The Law does not explicitly cover scenarios where the ball is ripped out of the possession of a ball-carrier by an opponent. In these situations it is almost impossible for the referee to determine exactly who last touched or had physical contact with the ball.

 

 

For the sake of improving consistency of ruling from referees worldwide, in the following scenarios, has a knock-on occurred?

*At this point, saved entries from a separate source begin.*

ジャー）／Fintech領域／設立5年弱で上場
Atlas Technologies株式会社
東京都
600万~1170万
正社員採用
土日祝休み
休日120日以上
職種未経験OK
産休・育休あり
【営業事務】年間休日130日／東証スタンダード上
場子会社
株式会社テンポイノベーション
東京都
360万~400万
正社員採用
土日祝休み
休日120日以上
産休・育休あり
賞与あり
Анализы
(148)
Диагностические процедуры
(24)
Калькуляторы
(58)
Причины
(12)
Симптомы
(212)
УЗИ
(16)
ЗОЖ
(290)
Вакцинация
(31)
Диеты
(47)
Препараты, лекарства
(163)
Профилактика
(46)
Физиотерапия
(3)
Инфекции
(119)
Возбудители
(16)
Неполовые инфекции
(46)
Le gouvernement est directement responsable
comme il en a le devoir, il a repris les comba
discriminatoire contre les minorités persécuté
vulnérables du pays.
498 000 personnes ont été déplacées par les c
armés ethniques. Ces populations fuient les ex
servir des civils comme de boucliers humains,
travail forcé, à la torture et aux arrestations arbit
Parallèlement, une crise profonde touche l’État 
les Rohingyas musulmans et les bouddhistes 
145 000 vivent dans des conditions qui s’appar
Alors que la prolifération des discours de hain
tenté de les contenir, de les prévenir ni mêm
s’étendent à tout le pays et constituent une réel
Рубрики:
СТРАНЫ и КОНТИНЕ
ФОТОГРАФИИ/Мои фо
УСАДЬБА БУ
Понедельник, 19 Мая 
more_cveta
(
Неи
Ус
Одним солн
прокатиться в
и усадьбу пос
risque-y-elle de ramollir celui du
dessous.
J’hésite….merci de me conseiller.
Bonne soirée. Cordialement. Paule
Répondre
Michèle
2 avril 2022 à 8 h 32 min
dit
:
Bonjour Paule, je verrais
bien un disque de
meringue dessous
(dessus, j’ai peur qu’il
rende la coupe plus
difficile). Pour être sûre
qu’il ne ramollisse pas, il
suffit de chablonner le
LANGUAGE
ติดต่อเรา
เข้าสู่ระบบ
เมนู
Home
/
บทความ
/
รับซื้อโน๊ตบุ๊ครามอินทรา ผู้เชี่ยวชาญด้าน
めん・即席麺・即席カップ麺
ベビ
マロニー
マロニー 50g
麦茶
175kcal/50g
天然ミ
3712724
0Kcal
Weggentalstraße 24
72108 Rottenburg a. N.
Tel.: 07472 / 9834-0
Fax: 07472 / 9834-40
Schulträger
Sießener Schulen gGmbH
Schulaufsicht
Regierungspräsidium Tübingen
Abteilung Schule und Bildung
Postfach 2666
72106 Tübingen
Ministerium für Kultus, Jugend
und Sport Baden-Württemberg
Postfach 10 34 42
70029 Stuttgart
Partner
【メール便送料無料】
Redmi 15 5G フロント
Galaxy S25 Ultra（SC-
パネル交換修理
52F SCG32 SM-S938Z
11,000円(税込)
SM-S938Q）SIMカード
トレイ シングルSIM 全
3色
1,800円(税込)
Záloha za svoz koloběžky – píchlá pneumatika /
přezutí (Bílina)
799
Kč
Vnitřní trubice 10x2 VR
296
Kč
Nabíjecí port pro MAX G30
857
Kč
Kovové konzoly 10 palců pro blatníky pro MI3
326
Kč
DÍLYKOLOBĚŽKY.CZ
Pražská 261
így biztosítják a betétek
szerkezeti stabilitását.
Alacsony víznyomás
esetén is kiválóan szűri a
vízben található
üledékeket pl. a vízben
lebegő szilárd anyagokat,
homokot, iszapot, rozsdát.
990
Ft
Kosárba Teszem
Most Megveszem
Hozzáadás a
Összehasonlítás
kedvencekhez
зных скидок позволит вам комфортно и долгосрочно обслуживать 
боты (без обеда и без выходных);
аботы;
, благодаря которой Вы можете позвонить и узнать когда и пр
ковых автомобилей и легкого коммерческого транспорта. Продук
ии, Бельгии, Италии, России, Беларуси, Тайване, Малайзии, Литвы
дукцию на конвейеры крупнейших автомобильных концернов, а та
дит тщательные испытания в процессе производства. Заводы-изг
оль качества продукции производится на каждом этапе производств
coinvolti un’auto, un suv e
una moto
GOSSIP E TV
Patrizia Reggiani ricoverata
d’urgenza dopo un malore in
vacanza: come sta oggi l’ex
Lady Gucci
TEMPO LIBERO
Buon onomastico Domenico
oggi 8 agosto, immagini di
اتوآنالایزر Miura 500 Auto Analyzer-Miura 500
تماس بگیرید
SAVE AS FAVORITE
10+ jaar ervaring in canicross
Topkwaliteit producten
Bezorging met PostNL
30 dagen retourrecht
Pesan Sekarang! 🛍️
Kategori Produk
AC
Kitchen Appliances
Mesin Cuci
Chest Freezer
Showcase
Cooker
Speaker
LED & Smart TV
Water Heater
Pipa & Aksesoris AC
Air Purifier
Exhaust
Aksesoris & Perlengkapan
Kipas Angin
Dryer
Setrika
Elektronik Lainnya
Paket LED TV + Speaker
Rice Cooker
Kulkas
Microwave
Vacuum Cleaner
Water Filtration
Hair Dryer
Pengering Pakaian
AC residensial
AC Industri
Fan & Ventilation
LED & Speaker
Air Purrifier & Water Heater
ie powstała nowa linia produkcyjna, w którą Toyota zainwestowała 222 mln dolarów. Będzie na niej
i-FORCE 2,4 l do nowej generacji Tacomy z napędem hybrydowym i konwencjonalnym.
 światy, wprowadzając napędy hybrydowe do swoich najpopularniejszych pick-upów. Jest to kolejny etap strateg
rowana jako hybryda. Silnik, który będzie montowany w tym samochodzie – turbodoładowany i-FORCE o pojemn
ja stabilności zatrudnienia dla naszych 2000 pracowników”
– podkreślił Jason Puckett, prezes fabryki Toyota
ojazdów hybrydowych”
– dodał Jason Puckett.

If so, who has knocked the ball on?

 

1.

Ball-carrier A from the red team runs towards the blue team’s dead ball line.  Opponent B approaches A from in front and rips the ball out of A’s hands such that neither player has possession of the ball and the ball travels towards the blue team’s goal line. (We often see this ruled a knock-on by A).

 

2.

Ball-carrier A from the red team runs towards the blue team’s dead ball line.  Opponent B approaches A from behind and rips the ball out of A’s hands such that neither player has possession of the ball and the ball travels towards the red team’s goal line. (We often see this either ruled play or a knock-on by B)."

 

Clarification of the Designated Members of the Rugby Committee

 

 

In each of the scenarios outlined the ball carrier is not responsible for losing possession.

 

 

In scenario 1 the ball has been ripped from the ball carrier by a player ripping the ball from the ball carrier’s hands and it goes towards that player’s goal line.  There is no infringement in Law and play should continue.

 

 

In scenario 2 the player ripping the ball out of the ball carrier’s hands is effectively throwing the ball towards the opposition team’s goal line and this is an infringement which requires the referee to award a scrum with the non-offending team throwing in subject to advantage.